Morton-Overlook-winter-1-(v)-“Open my eyes that I may see, glimpses of truth Thou hast for me.” –Clara H. Scott

This weekend I had a chance to do a couple of programs at the 20th annual Wilderness Wildlife Week in Pigeon Forge, Tennessee.  Thursday night Ken Jenkins and I did a program called “The Spiritual Side of Nature.”  The presentation was well-attended and warmly received.

During Ken’s portion of the program he used an interesting analogy to describe certain people.  He noted how those who sleepwalk move about while asleep but do not really see what’s going on around them.
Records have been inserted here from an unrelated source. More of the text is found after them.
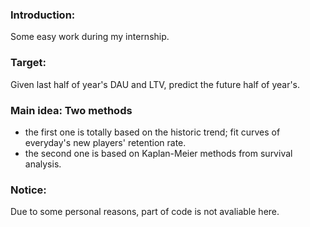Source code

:### Introduction: 
Some easy work during my internship.

### Target: 
Given last half of year's DAU and LTV, predict the future half of year's.

### Main idea: Two methods
- the first one is totally based on the historic trend; fit curves of everyday's new players' retention rate.
- the second one is based on Kaplan-Meier methods from survival analysis.

### Notice:
Due to some personal reasons, part of code is not avaliable here.
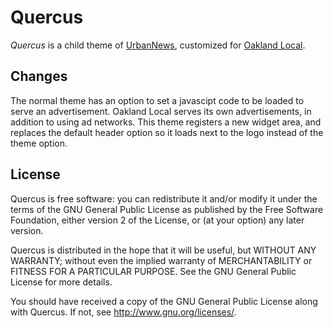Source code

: # Quercus
*Quercus* is a child theme of [UrbanNews](http://interi.org/go/urbannews/), customized for [Oakland Local](http://oaklandlocal.com).

## Changes

The normal theme has an option to set a javascipt code to be loaded to serve an advertisement. Oakland Local serves its own advertisements, in addition to using ad networks. This theme registers a new widget area, and replaces the default header option so it loads next to the logo instead of the theme option.

## License

Quercus is free software: you can redistribute it and/or modify it under the terms of the GNU General Public License as published by the Free Software Foundation, either version 2 of the License, or (at your option) any later version.

Quercus is distributed in the hope that it will be useful, but WITHOUT ANY WARRANTY; without even the implied warranty of MERCHANTABILITY or FITNESS FOR A PARTICULAR PURPOSE. See the GNU General Public License for more details.

You should have received a copy of the GNU General Public License along with Quercus. If not, see http://www.gnu.org/licenses/.
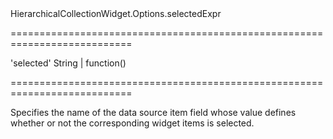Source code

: <!--id-->HierarchicalCollectionWidget.Options.selectedExpr<!--/id-->
===========================================================================
<!--default-->'selected'<!--/default-->
<!--type-->String | function()<!--/type-->
===========================================================================

<!--shortDescription-->
Specifies the name of the data source item field whose value defines whether or not the corresponding widget items is selected.
<!--/shortDescription-->

<!--fullDescription-->

<!--/fullDescription-->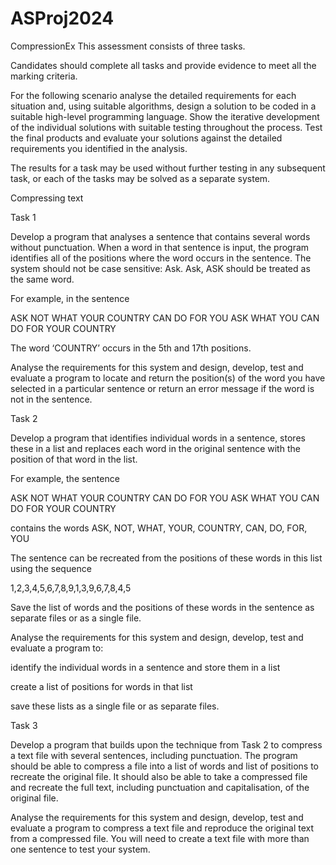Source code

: # ASProj2024
CompressionEx
This assessment consists of three tasks. 

Candidates should complete all tasks and provide evidence to meet all the marking criteria. 

For the following scenario analyse the detailed requirements for each situation and, using suitable algorithms, design a solution to be coded in a suitable high-level programming language. Show the iterative development of the individual solutions with suitable testing throughout the process. Test the final products and evaluate your solutions against the detailed requirements you identified in the analysis. 

The results for a task may be used without further testing in any subsequent task, or each of the tasks may be solved as a separate system. 

Compressing text 

Task 1 

Develop a program that analyses a sentence that contains several words without punctuation. When a word in that sentence is input, the program identifies all of the positions where the word occurs in the sentence. The system should not be case sensitive: Ask. Ask, ASK should be treated as the same word. 

For example, in the sentence 

ASK NOT WHAT YOUR COUNTRY CAN DO FOR YOU ASK WHAT YOU CAN DO FOR YOUR COUNTRY 

The word ‘COUNTRY’ occurs in the 5th and 17th positions. 

Analyse the requirements for this system and design, develop, test and evaluate a program to locate and return the position(s) of the word you have selected in a particular sentence or return an error message if the word is not in the sentence. 

Task 2 

Develop a program that identifies individual words in a sentence, stores these in a list and replaces each word in the original sentence with the position of that word in the list. 

For example, the sentence 

ASK NOT WHAT YOUR COUNTRY CAN DO FOR YOU ASK WHAT YOU CAN DO FOR YOUR COUNTRY 

contains the words ASK, NOT, WHAT, YOUR, COUNTRY, CAN, DO, FOR, YOU 

The sentence can be recreated from the positions of these words in this list using the sequence 

1,2,3,4,5,6,7,8,9,1,3,9,6,7,8,4,5 

Save the list of words and the positions of these words in the sentence as separate files or as a single file. 

Analyse the requirements for this system and design, develop, test and evaluate a program to: 

identify the individual words in a sentence and store them in a list  

create a list of positions for words in that list 

save these lists as a single file or as separate files. 

Task 3 

Develop a program that builds upon the technique from Task 2 to compress a text file with several sentences, including punctuation. The program should be able to compress a file into a list of words and list of positions to recreate the original file. It should also be able to take a compressed file and recreate the full text, including punctuation and capitalisation, of the original file. 

Analyse the requirements for this system and design, develop, test and evaluate a program to compress a text file and reproduce the original text from a compressed file. You will need to create a text file with more than one sentence to test your system. 

 

 
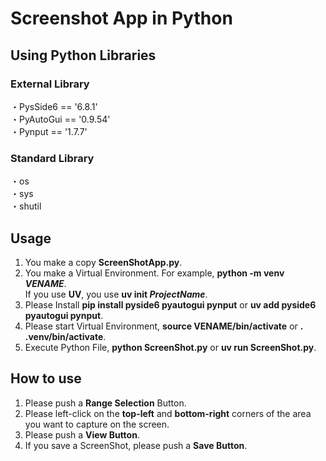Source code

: # Screenshot App in Python
## Using Python Libraries
### External Library
・PysSide6 == '6.8.1'  
・PyAutoGui == '0.9.54'  
・Pynput == '1.7.7'  

### Standard Library
・os  
・sys  
・shutil  

## Usage
1. You make a copy **ScreenShotApp.py**.
2. You make a Virtual Environment. For example, **python -m venv *VENAME***.  
   If you use **UV**, you use **uv init *ProjectName***.  
4. Please Install **pip install pyside6 pyautogui pynput** or **uv add pyside6 pyautogui pynput**.
5. Please start Virtual Environment, **source VENAME/bin/activate** or **. .venv/bin/activate**.
6. Execute Python File, **python ScreenShot.py** or **uv run ScreenShot.py**.

## How to use
1. Please push a **Range Selection** Button.
2. Please left-click on the **top-left** and **bottom-right** corners of the area you want to capture on the screen.
3. Please push a **View Button**.
4. If you save a ScreenShot, please push a **Save Button**.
Ken then indicated that many people move about day to day but remain blind to the wonders of God’s Creation all around them.  Such people are guilty of a different kind of sleepwalking.
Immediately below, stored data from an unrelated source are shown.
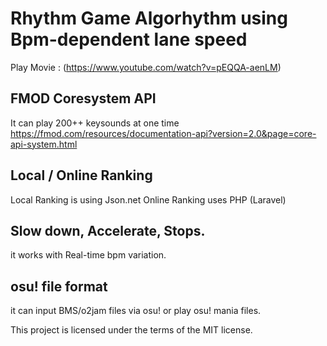﻿# Rhythm Game Algorhythm using Bpm-dependent lane speed
 
Play Movie :
(https://www.youtube.com/watch?v=pEQQA-aenLM)

## FMOD Coresystem API

It can play 200++ keysounds at one time
https://fmod.com/resources/documentation-api?version=2.0&page=core-api-system.html

## Local / Online Ranking

Local Ranking is using Json.net
Online Ranking uses PHP (Laravel)

## Slow down, Accelerate, Stops.

it works with Real-time bpm variation.

## osu! file format

it can input BMS/o2jam files via osu! or play osu! mania files.

This project is licensed under the terms of the MIT license.


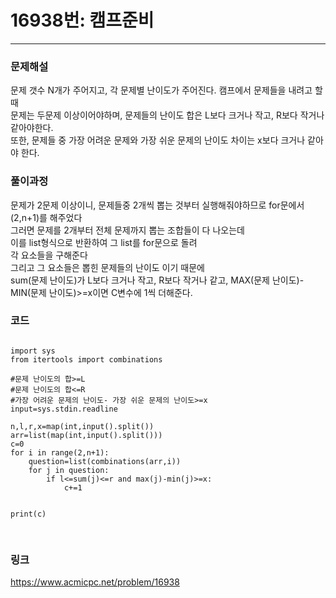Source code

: # 16938번: 캠프준비
* * *
### 문제해설
문제 갯수 N개가 주어지고, 각 문제별 난이도가 주어진다. 캠프에서 문제들을 내려고 할때<br>
문제는 두문제 이상이어야하며, 문제들의 난이도 합은 L보다 크거나 작고, R보다 작거나 같아야한다.<br>
또한, 문제들 중 가장 어려운 문제와 가장 쉬운 문제의 난이도 차이는 x보다 크거나 같아야 한다.
### 풀이과정
문제가 2문제 이상이니, 문제들중 2개씩 뽑는 것부터 실행해줘야하므로 for문에서 (2,n+1)를 해주었다<br>
그러면 문제를 2개부터 전체 문제까지 뽑는 조합들이 다 나오는데<br>
이를 list형식으로 반환하여 그 list를 for문으로 돌려<br>
각 요소들을 구해준다<br>
그리고 그 요소들은 뽑힌 문제들의 난이도 이기 때문에<br>
sum(문제 난이도)가 L보다 크거나 작고, R보다 작거나 같고, MAX(문제 난이도)-MIN(문제 난이도)>=x이면
C변수에 1씩 더해준다.


### 코드
<pre>
<code>
import sys
from itertools import combinations

#문제 난이도의 합>=L
#문제 난이도의 합<=R
#가장 어려운 문제의 난이도- 가장 쉬운 문제의 난이도>=x
input=sys.stdin.readline

n,l,r,x=map(int,input().split())
arr=list(map(int,input().split()))
c=0
for i in range(2,n+1):
    question=list(combinations(arr,i))
    for j in question:
        if l<=sum(j)<=r and max(j)-min(j)>=x:
            c+=1


print(c)
  
</code>
</pre>

### 링크
<https://www.acmicpc.net/problem/16938>
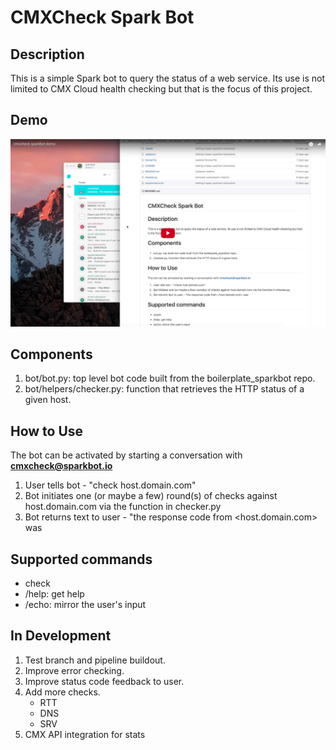 # CMXCheck Spark Bot

## Description

This is a simple Spark bot to query the status of a web service. Its use is not limited to CMX Cloud health checking but that is the focus of this project.

## Demo

[![cmxcheck sparkbot demo](readme_resources/cmxcheck_demo_thumb.jpg)](https://youtu.be/zDWVMBLwxaY)

## Components

1. bot/bot.py: top level bot code built from the boilerplate_sparkbot repo.
2. bot/helpers/checker.py: function that retrieves the HTTP status of a given host.

## How to Use

The bot can be activated by starting a conversation with **cmxcheck@sparkbot.io**

1. User tells bot - "check host.domain.com"
2. Bot initiates one (or maybe a few) round(s) of checks against host.domain.com via the function in checker.py
3. Bot returns text to user - "the response code from <host.domain.com> was <http-response-code>

## Supported commands

* check
* /help: get help
* /echo: mirror the user's input

## In Development

1. Test branch and pipeline buildout.
2. Improve error checking.
3. Improve status code feedback to user.
4. Add more checks.
    * RTT
    * DNS
    * SRV
5. CMX API integration for stats
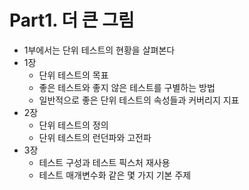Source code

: # Part1. 더 큰 그림

- 1부에서는 단위 테스트의 현황을 살펴본다
- 1장
  - 단위 테스트의 목표
  - 좋은 테스트와 좋지 않은 테스트를 구별하는 방법
  - 일반적으로 좋은 단위 테스트의 속성들과 커버리지 지표
- 2장
  - 단위 테스트의 정의
  - 단위 테스트의 런던파와 고전파
- 3장
  - 테스트 구성과 테스트 픽스처 재사용
  - 테스트 매개변수화 같은 몇 가지 기본 주제
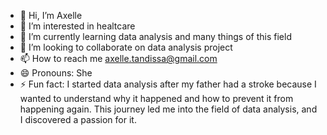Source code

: - 👋 Hi, I’m Axelle 
- 👀 I’m interested in healtcare
- 🌱 I’m currently learning data analysis and many things of this field
- 💞️ I’m looking to collaborate on data analysis project
- 📫 How to reach me axelle.tandissa@gmail.com
- 😄 Pronouns: She
- ⚡ Fun fact: I started data analysis after my father had a stroke because I wanted to understand why it happened and how to prevent it from happening again.
              This journey led me into the field of data analysis, and I discovered a passion for it.

<!---
Axelle141188/Axelle141188 is a ✨ special ✨ repository because its `README.md` (this file) appears on your GitHub profile.
You can click the Preview link to take a look at your changes.
--->
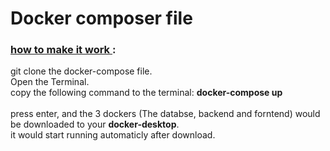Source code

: # Docker composer file

### <u> how to make it work </u>:

git clone the docker-compose file. <br>
Open the Terminal. <br>
copy the following command to the terminal: <b>docker-compose up</b><br><br>
press enter, and the 3 dockers (The databse, backend and forntend) would be downloaded to your <b>docker-desktop</b>.<br> 
it would start running automaticly after download.
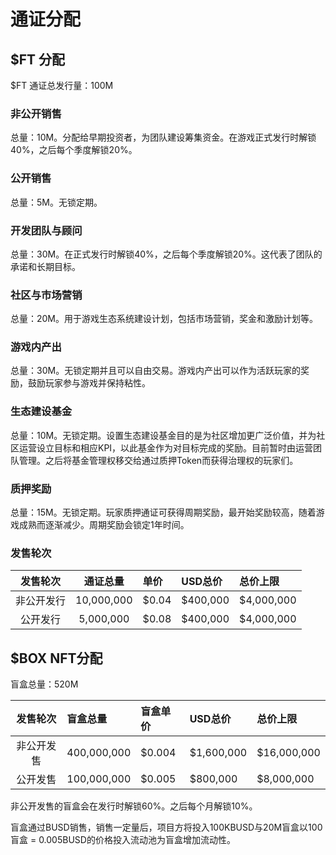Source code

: # 通证分配

## $FT 分配

$FT 通证总发行量：100M

### 非公开销售

总量：10M。分配给早期投资者，为团队建设筹集资金。在游戏正式发行时解锁40%，之后每个季度解锁20%。

### 公开销售

总量：5M。无锁定期。

### 开发团队与顾问

总量：30M。在正式发行时解锁40%，之后每个季度解锁20%。这代表了团队的承诺和长期目标。

### 社区与市场营销

总量：20M。用于游戏生态系统建设计划，包括市场营销，奖金和激励计划等。

### 游戏内产出

总量：30M。无锁定期并且可以自由交易。游戏内产出可以作为活跃玩家的奖励，鼓励玩家参与游戏并保持粘性。

### 生态建设基金

总量：10M。无锁定期。设置生态建设基金目的是为社区增加更广泛价值，并为社区运营设立目标和相应KPI，以此基金作为对目标完成的奖励。目前暂时由运营团队管理。之后将基金管理权移交给通过质押Token而获得治理权的玩家们。

### 质押奖励

总量：15M。无锁定期。玩家质押通证可获得周期奖励，最开始奖励较高，随着游戏成熟而逐渐减少。周期奖励会锁定1年时间。

### 发售轮次

| 发售轮次 | 通证总量 | 单价 | USD总价 | 总价上限 |
| :---: | :---: | :--- | :--- | :--- |
| 非公开发行 | 10,000,000 | $0.04 | $400,000 | $4,000,000 |
| 公开发行 | 5,000,000 | $0.08 | $400,000 | $4,000,000 |

## $BOX NFT分配

盲盒总量：520M

| 发售轮次 | 盲盒总量 | 盲盒单价 | USD总价 | 总价上限 |
| :---: | :--- | :--- | :--- | :--- |
| 非公开发售 | 400,000,000 | $0.004 | $1,600,000 | $16,000,000 |
| 公开发售 | 100,000,000 | $0.005 | $800,000 | $8,000,000 |

非公开发售的盲盒会在发行时解锁60%。之后每个月解锁10%。

盲盒通过BUSD销售，销售一定量后，项目方将投入100KBUSD与20M盲盒以100盲盒 = 0.005BUSD的价格投入流动池为盲盒增加流动性。

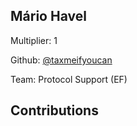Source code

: 
## Mário Havel
Multiplier: 1

Github: [@taxmeifyoucan](https://github.com/taxmeifyoucan)

Team: Protocol Support (EF)

## Contributions
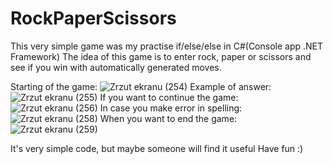 # RockPaperScissors

This very simple game was my practise if/else/else in C#(Console app .NET Framework)
The idea of this game is to enter rock, paper or scissors and see if you win with automatically generated moves.

Starting of the game:
![Zrzut ekranu (254)](https://github.com/klaudia3p/RockPaperScissors/assets/109632816/9b00276d-53f4-4936-8cc2-a147184c89e1)
Example of answer:
![Zrzut ekranu (255)](https://github.com/klaudia3p/RockPaperScissors/assets/109632816/53179e81-d2a6-4d27-b689-b5359fe82685)
If you want to continue the game:
![Zrzut ekranu (256)](https://github.com/klaudia3p/RockPaperScissors/assets/109632816/d1484c1d-c3fe-455a-979a-5d210e3fdf14)
In case you make error in spelling:
![Zrzut ekranu (258)](https://github.com/klaudia3p/RockPaperScissors/assets/109632816/566da475-a0a6-44ad-95ae-b319da815c5e)
When you want to end the game:
![Zrzut ekranu (259)](https://github.com/klaudia3p/RockPaperScissors/assets/109632816/1f37d5ff-fb55-42e8-b492-6a3090bf217e)

It's very simple code, but maybe someone will find it useful 
Have fun :)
I have known Ken eighteen years and can honestly say that I do not know anyone who is more “awake” when it comes to seeing and experiencing God in Creation.  Although his photography business is based in Gatlinburg, Tennessee, Ken has a ministry that takes him all across the country.  In his programs he shows wildlife and landscape images he has taken and draws incredible spiritual truths from them.

Knowing that not all of you will be able to hear Ken speak I want to commend to you his recent publication Nature is the Art of God: A Journey Into the Beauty and Wonder of Creation.  It is one of the most beautiful photographic devotional essays I’ve ever seen.  You can order copies from Ken’s website: www.kenjenkins.com.

Listening to Ken’s presentation Thursday night, and then looking at his new book, has made me want to do a better job of seeing God in Creation.  I think I do a decent job of seeing the obvious but know that there are folks like Ken who see so much more.  How can I improve my vision?  I suspect I should begin by asking God to “open my eyes” so that I might see more and then, with His help, try to discipline myself to slow down and really pay attention.  I plan to do this because I really do not want to be guilty of being a “sleepwalker.”  How about you?


(The image above was taken at Morton Overlook a number of years ago in the Great Smoky Mountains National Park.)

Oct 25 2009

Remaining Flexible

Smokies-Abstract-2-crPrior to his death, John Netherton was one of America’s most popular nature photographers.  Shortly before he died I ran into him on a photo trip to the Smokies.  I was driving down from Newfound Gap when I saw John shooting off the side of the road.  I pulled over to talk to him.  That year the fall colors were not particularly good and I made a comment to him about there not being much to shoot.  He looked at me kind of funny and then with his hand motioned to the whole forest in front of him.  For John there was plenty to shoot. 

This encounter was a teaching moment for me.  When you get out in nature as a photographer there is always plenty to photograph.  It may not be what you hoped for or planned on shooting but there are still countless wonders in God’s Creation waiting to be viewed and photographed.  Since that time I’ve discovered it pays to not be so focused on one or two subjects when I go out into nature.  It helps to be more flexible and open minded to the possibilities around me.  Doing so adds to my enjoyment of the experience outdoors and has led to a number of wonderful photographs I would not have captured had I remained focused on just one image or scene. 

If we’re not careful we can make the same mistake when it comes to finding God in nature.  For example, we may conclude that God is to be found only in places of outstanding beauty.  That is not true.  John Muir once wrote in his journal, “No wilderness in the world is so desolate as to be without divine ministers.  God’s love covers all the earth as the sky covers it, and also fills it in every pore.  And this love has voices heard by all who have ears to hear.” 

We’re acting foolishly when we think we know where God can be found.  He truly is a God who delights in surprising us.  For that reason we must remain alert at all times and in all places.  We never know just when or where He will make Himself known to us.  Be prepared. 


I discovered the reflections photographed above in the Smokies as I was making my way to photograph something totally different.